▽

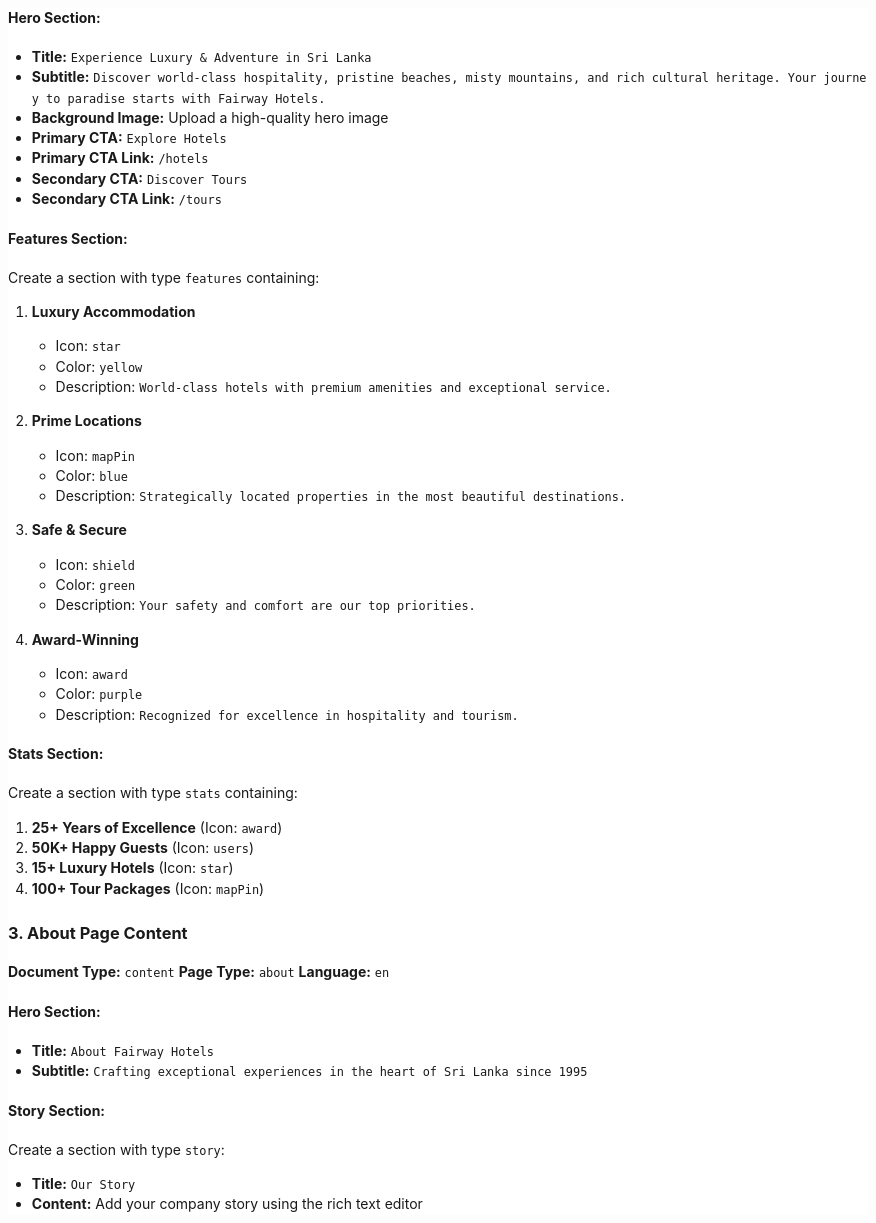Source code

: #### Hero Section:
- **Title:** `Experience Luxury & Adventure in Sri Lanka`
- **Subtitle:** `Discover world-class hospitality, pristine beaches, misty mountains, and rich cultural heritage. Your journey to paradise starts with Fairway Hotels.`
- **Background Image:** Upload a high-quality hero image
- **Primary CTA:** `Explore Hotels`
- **Primary CTA Link:** `/hotels`
- **Secondary CTA:** `Discover Tours`
- **Secondary CTA Link:** `/tours`

#### Features Section:
Create a section with type `features` containing:
1. **Luxury Accommodation**
   - Icon: `star`
   - Color: `yellow`
   - Description: `World-class hotels with premium amenities and exceptional service.`

2. **Prime Locations**
   - Icon: `mapPin`
   - Color: `blue`
   - Description: `Strategically located properties in the most beautiful destinations.`

3. **Safe & Secure**
   - Icon: `shield`
   - Color: `green`
   - Description: `Your safety and comfort are our top priorities.`

4. **Award-Winning**
   - Icon: `award`
   - Color: `purple`
   - Description: `Recognized for excellence in hospitality and tourism.`

#### Stats Section:
Create a section with type `stats` containing:
1. **25+ Years of Excellence** (Icon: `award`)
2. **50K+ Happy Guests** (Icon: `users`)
3. **15+ Luxury Hotels** (Icon: `star`)
4. **100+ Tour Packages** (Icon: `mapPin`)

### 3. About Page Content
**Document Type:** `content`
**Page Type:** `about`
**Language:** `en`

#### Hero Section:
- **Title:** `About Fairway Hotels`
- **Subtitle:** `Crafting exceptional experiences in the heart of Sri Lanka since 1995`

#### Story Section:
Create a section with type `story`:
- **Title:** `Our Story`
- **Content:** Add your company story using the rich text editor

△

● ACTIVITY
Render the listing above as a JSON array of strings, one string per line, skipping blank lines and leaving out the pictures.

● OUTPUT BELOW
[
  "Source code",
  ": #### Hero Section:",
  "- **Title:** `Experience Luxury & Adventure in Sri Lanka`",
  "- **Subtitle:** `Discover world-class hospitality, pristine beaches, misty mountains, and rich cultural heritage. Your journey to paradise starts with Fairway Hotels.`",
  "- **Background Image:** Upload a high-quality hero image",
  "- **Primary CTA:** `Explore Hotels`",
  "- **Primary CTA Link:** `/hotels`",
  "- **Secondary CTA:** `Discover Tours`",
  "- **Secondary CTA Link:** `/tours`",
  "#### Features Section:",
  "Create a section with type `features` containing:",
  "1. **Luxury Accommodation**",
  "   - Icon: `star`",
  "   - Color: `yellow`",
  "   - Description: `World-class hotels with premium amenities and exceptional service.`",
  "2. **Prime Locations**",
  "   - Icon: `mapPin`",
  "   - Color: `blue`",
  "   - Description: `Strategically located properties in the most beautiful destinations.`",
  "3. **Safe & Secure**",
  "   - Icon: `shield`",
  "   - Color: `green`",
  "   - Description: `Your safety and comfort are our top priorities.`",
  "4. **Award-Winning**",
  "   - Icon: `award`",
  "   - Color: `purple`",
  "   - Description: `Recognized for excellence in hospitality and tourism.`",
  "#### Stats Section:",
  "Create a section with type `stats` containing:",
  "1. **25+ Years of Excellence** (Icon: `award`)",
  "2. **50K+ Happy Guests** (Icon: `users`)",
  "3. **15+ Luxury Hotels** (Icon: `star`)",
  "4. **100+ Tour Packages** (Icon: `mapPin`)",
  "### 3. About Page Content",
  "**Document Type:** `content`",
  "**Page Type:** `about`",
  "**Language:** `en`",
  "#### Hero Section:",
  "- **Title:** `About Fairway Hotels`",
  "- **Subtitle:** `Crafting exceptional experiences in the heart of Sri Lanka since 1995`",
  "#### Story Section:",
  "Create a section with type `story`:",
  "- **Title:** `Our Story`",
  "- **Content:** Add your company story using the rich text editor"
]